Dr and Mrs Rock

General Information

Norway is an expensive country. There's not really any way around this. Alcohol and tobacco are very expensive.For your kroner, however, public services are excellent and timetables are strictly adhered to. Roads are good, tunnels awe-inspiring.

The people

Norwegians are blunt, brusque and to the point; they can come across as rude. There's no word for "please"; just ask for what you want. There is a word for "excuse me" but you won't hear it very often - use your elbows to get to the bar in a crowded pub. Norwegians don't queue; you'll find ticket machines where you take a number in everything from the bank to the off license. In the countryside, however, the Norwegians' love of the outdoors is apparant and they will always say hello or stop for a chat on walking trails.

The language

The vast majority of Scandinavians speak excellent to flawless English so unless you're really out in the sticks you'll probably never need to speak the language.

Eating

Although Norway is known for buried and preserved fish like lutefisk and gravadlaks, standard fare is of the stodgy meat-and-two-veg or fish-and-two-veg variety, a lot like traditional British food. Unlike the British however, Norwegians have never developed a taste for spicy food and a meal in an Indian or Thai restaurant can be disappointingly mild - unless you can convince the chef you really do want something a bit hotter. New Zealanders will be right at home.

Fish

Fresh seafood is excellent. Prawns are cooked on the boat as soon as they're caught and sold on harbourside stalls the same day. Watch out for hval (whale meat) on restaurant menus though.

Meat

Reindeer and elk are both good. For the number of sheep in the fields, it's a shame that lamb isn't widely available in the spring.

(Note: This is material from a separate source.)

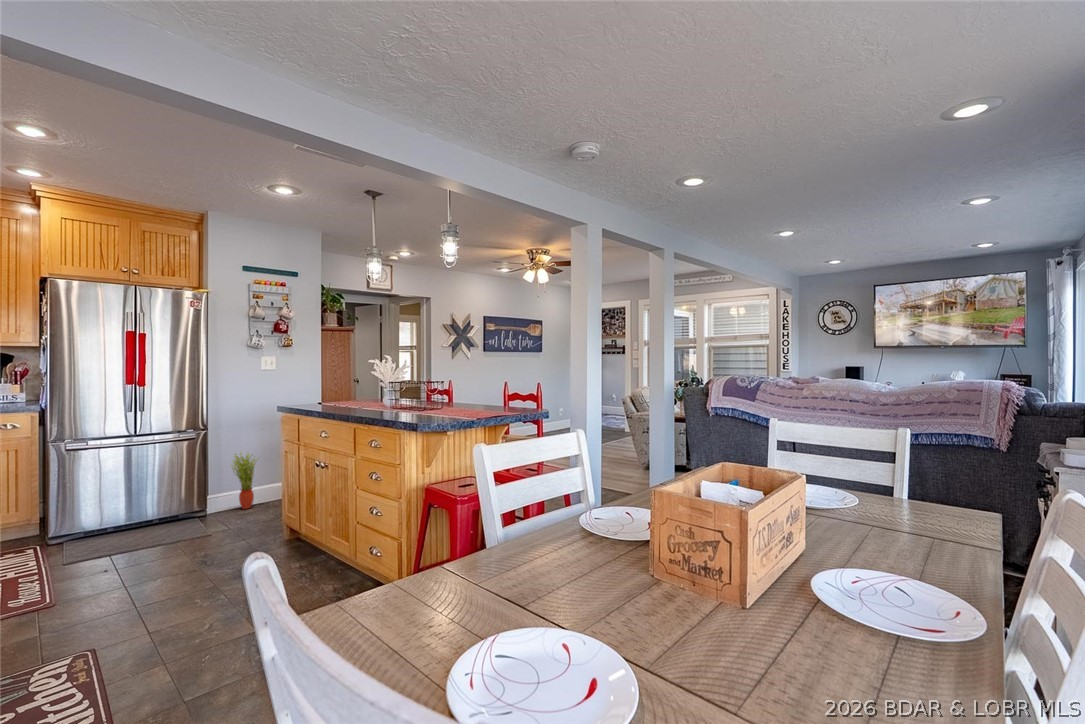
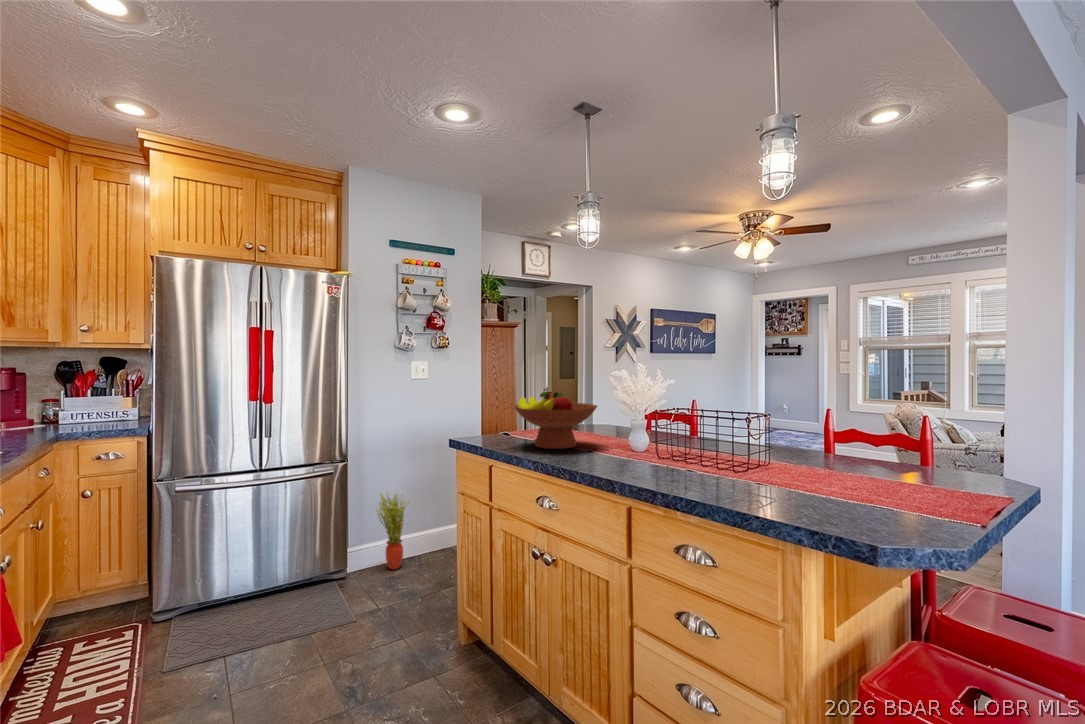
fruit bowl: none [311,374,367,408] -> present [514,392,597,449]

Pinnekjøtt, a traditional Christmas dish, is made with preserved lamb, so most of the fresh meat goes straight for salting.

Bread

Is bought freshly made and unsliced. It's very good but, like French bread, doesn't keep at all.

Fruit and veg

Are seasonal and grown without the pesticides and preservatives used in many countries. Much healthier, but they can go off more quickly than you might be used to!

Drinking

Hot drinks

Coffee is drunk black, strong and stewed. It needs an acquired taste - and caffeine tolerance!

Tea is not widely drunk and is made by dunking a Lipton yellow label tea bag in a mug of luke-warm water. Unless you're American, don't even go there.

Alcohol

Øl (beer) is generally lager, served cold and fizzy the Australian way. Breweries produce special summer and Christmas (sommerøl, Juleøl) varieties which are often darker.

Aquavit is a spirit made from potatoes.

The rules for buying alcohol vary. Some areas are dry, everywhere else you can buy beer at a supermarket. For wine and spirits you have to visit a Vinmonopolet. Supermarket and vinmo opening hours in Stavanger are around 9.00-18.00 Monday to Friday and 10.00-15.00 on Saturday. Nowhere can you buy alcohol on a Sunday.

Some pubs only have a beer license and will generally admit people over 18. Others have a spirits license and may have an over 23 policy. Spirits are sold until midnight but you can carry on buying beer until 2.00 am in a pub or 4.00 in a nightclub. The usual custom is a vorspiel, a kind of before-pub party where everyone gets pleasantly merry on cheap duty free booze before hitting the town at around 11.00 or midnight.

Sleeping

Of course there are the usual hotels and B&Bs of varying standard across the country. I just wanted to mention the hytte and the rorbu:

Hytter

Hytte (literally "hut") can mean a lot of different things. Private hytter owned by locals are usually a small, slightly remote version of home. Hytter owned by companies for employees to rent out (usually for only a small fee) tend to be easy to get to, large and palatial - saunas and jacuzzis are not uncommon.

At the other end of the scale is the Turistforening network of hytter which stretches across the country. Bedrooms are dormitory style and there's usually no electricity or water. They're comfortable, well kitted out and generally remote - the idea is that you stay here after a day's walking or skiing and they're spaced up to a day apart, often many miles from the nearest road. Working on the honesty system, you fill out a form which allows your bank account to be debited later. Each hytte is provided with gas rings for cooking, a neighbouring stream or lake for fresh water, a long-drop toilet, fuel for the wood-burning stove, candles, pots and pans and board games. Tremendous value.

Rorbuer

Fisherman's huts in Lofoten, many of these have been converted to tourist accommodation. The one we stayed in was extremely basic, dirty and disappointing - I had expected something like a privately rented hytte. I think many are nicer though.